An Easier Alternative

Since 2016, Steelcase has developed a carefully-curated collection of some of the world’s most iconic design brands to offer a wide variety of aesthetics and prices. Companies like West Elm, FLOS and Bolia are all available with the ease and reliability of the Steelcase distribution network.

Steelcase dealer McCoy-Rockford, based in Houston, came to the project with tremendous experience in the region. They worked closely with Steelcase to offer their client an alternative solution — one that mitigated risk and met their design expectations.

“Once the client and design firm realized we could provide everything they needed to keep the design in tact down to the very last details and do it all with one family of brands instead of 50, saving them time and money, their decision was clear,” says Ken Beaver, president and CEO, McCoy-Rockford.

Because it all would come from Steelcase, everything would ship together. It would arrive at the same time, be color coded by floor and go directly from the truck to where it would live. The calculated savings in time and money rang in at about $1 million.

“We know choice is key in creating inspiring, informal spaces where people want to work,” says Shapland. “But, that shouldn’t mean you have to pay more or spend more time tracking down details and logistics.”

Behind-the-Scenes of Simple

What sounds simple has taken years of work behind-the-scenes.

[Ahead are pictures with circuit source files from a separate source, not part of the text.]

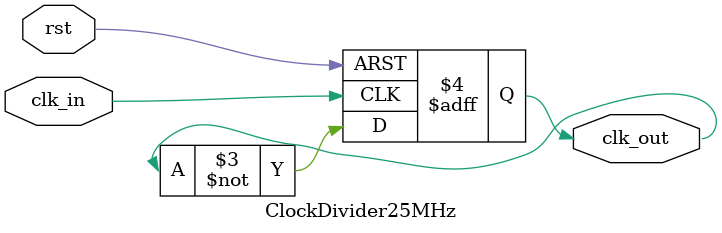
<source format=v>

module ClockDivider25MHz (
    input wire clk_in,     // 50 MHz input
    input wire rst,        // Active-low reset
    output reg clk_out     // 25 MHz output
);

    always @(posedge clk_in or negedge rst) begin
        if (!rst)
            clk_out <= 0;
        else
            clk_out <= ~clk_out; // toggle every 20ns → 25 MHz
    end

endmodule

</source>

“It starts with an infrastructure that allows our dealers to order and schedule partner products just like they do Steelcase products,” says Brad Vernier, vice president, Steelcase global order fulfillment. “Before launching a new partner, teams are busy working with the partner to collect product data so that order entry functions correctly, dealers receive their order acknowledgments and everything else that they expect.”

Before any orders are entered, there needs to be a way to capture key data from all of the partners and their products. They need packaging information, dimensions and weight in addition to pick-up and delivery information. They also need site information like is there a loading dock and equipment available? Each piece of data is crucial.

“Every single partner has a project manager that’s asking the right questions to find any gaps that might exist in the logistics and fill them. It’s those small gaps that keep us up at night.”

Jill BoundsSteelcase Lean-Quality Manager

The operations team has daily meetings before launch. Then, weekly check-ins and monthly reviews. They address anything they didn’t anticipate and continue to monitor and learn throughout the early phases of ordering.

“We learn and test with small shipments to our facilities before launching to all our customers, so we know we’re ready to deliver,” said Bounds.

Following order entry, scheduling and data collection, there’s logistics planning. More than a century of experience allows operations teams to track weather, traffic, webcams, social media and news events to identify, predict and solve problems before they happen. Regional distribution centers allow teams to adjust so customers don’t have to. They manage 3,000 customer deliveries weekly and 150,000 products daily to 78,000 customers around the world. They do it with a near-perfect complete shipment rate of 99.93 percent.

Once the customer has what they need, the team isn’t done. They coordinate any warranty or after sale claims. Different partners have different agreements. But, the Steelcase team makes sure it’s easy to know who to call and how to resolve any questions.

Creating something simple is not easy. But, when the goal is to help people have a better day at work, it’s essential because design and delivery go hand-in-hand.